■ Texte du document
# Installation windows 10 parallels desktop



## Camelote (18 Juillet 2017)

Bonjour
Je viens d'installer parallels desktop sur mon imac, j'ai fait migrer mon PC (windows 10) dessus via wifi, Or, quand je veux lancer parallels desktop c'est un écran noir qui apparaît avec écrit 'missing operating system'

L'un de vous saurait-il ce que ça signifie et pourrait-il me venir en aide?

La newbie en mac vous remercie par avance....


----------



## Zorglub38 (18 Juillet 2017)

Qu'appelles tu faire migrer ton pc dessus via wifi ??? Pour utiliser win10 ds parallels, il faut d'abord l'installer et l'activer !


----------



## Camelote (18 Juillet 2017)

lors de l'installation de parallels on me propose 3 options, acheter windows 10 direct, installer windows à partir d'un fichier image, ou transférer windows depuis un pc, ce que j'ai fait. Je m'attendais cependant pas à ce que mon PC fonctionne encore, je peux peut-etre en conclure que le transfert ne s'est pas bien fait....


----------



## Zorglub38 (18 Juillet 2017)

C'est surtout que ça n'est pas de cette manière que l'on installe win10 ! Soit tu l'achètes et le télécharges pour l'installer, soit tu l'installes à partir d'une image disque et ensuite tu transfères les données de ton pc dans la nouvelle installation de ton windows.


----------



## Camelote (18 Juillet 2017)

J'ai complètement vidé mon pc des fichiers pour les mettre sur disque dur externe, le mieux que j'ai à faire serait alors de créer une image disque sur mon DD externe pour ensuite l'installer sur parallels?

■ Section des données
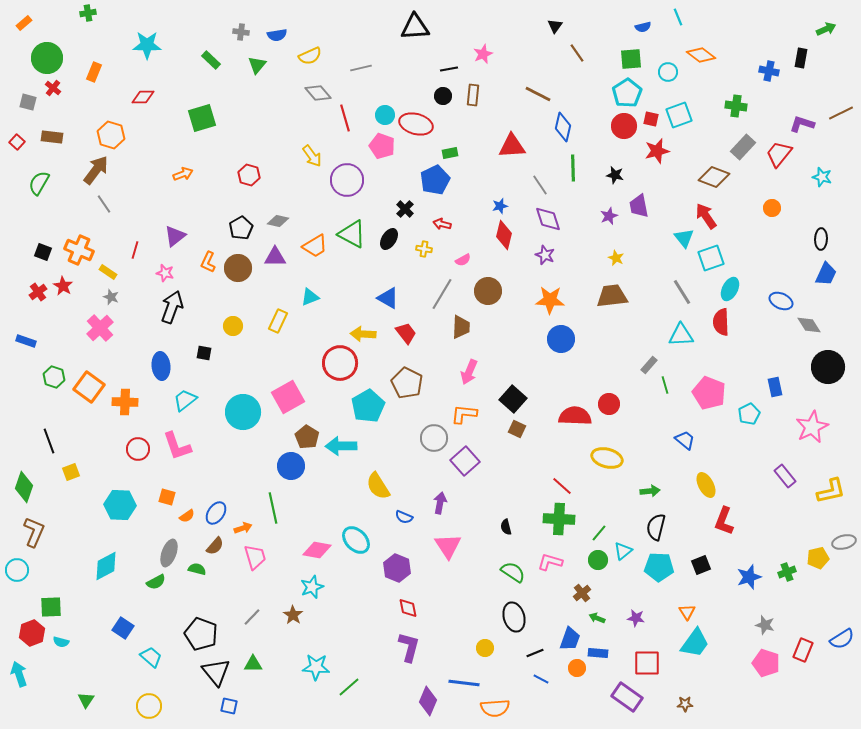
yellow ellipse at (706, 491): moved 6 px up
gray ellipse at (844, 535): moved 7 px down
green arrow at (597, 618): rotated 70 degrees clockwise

■ Travail à faire
**1.** Dans le fil de discussion sur l'installation de Windows 10 dans Parallels Desktop, relevez toutes les options proposées lors de l'installation de Parallels.
**2.** Rédigez la suite du fil de discussion sur l'installation de Windows 10 dans Parallels Desktop, en commençant après le dernier message.

■ Corrigé des exercices
**1.**
- acheter Windows 10 directement
- installer Windows à partir d'un fichier image
- transférer Windows depuis un PC

**2.**
----------



## Camelote (18 Juillet 2017)

(A noter que mon pc est bon pour la casse, c'est pour ça que je tâche de transférer windows sur parallels, je ne compte plus me servir de ce pc.... )


----------



## Zorglub38 (18 Juillet 2017)

Il faut que tu télécharges le fichier image de windows 10 (https://www.microsoft.com/fr-fr/software-download/windows10ISO) et ensuite tu le sélectionnes dans parallels et tu lances l'installation. A la fin de l'installation, tu peux rapatrier tes fichiers perso comme tu le ferais à partir de n'importe quel windows.


----------



## Zorglub38 (18 Juillet 2017)

Restera le problème de la licence qui n'autorise pas le transfert des droits d'une machine à l'autre. Tu devras certainement payer pour valider ta version.


----------



## Camelote (18 Juillet 2017)

Bon, voilà la donnée qu'il me manquait, je vais voir ça. En tout cas merci pour toutes vos réponses!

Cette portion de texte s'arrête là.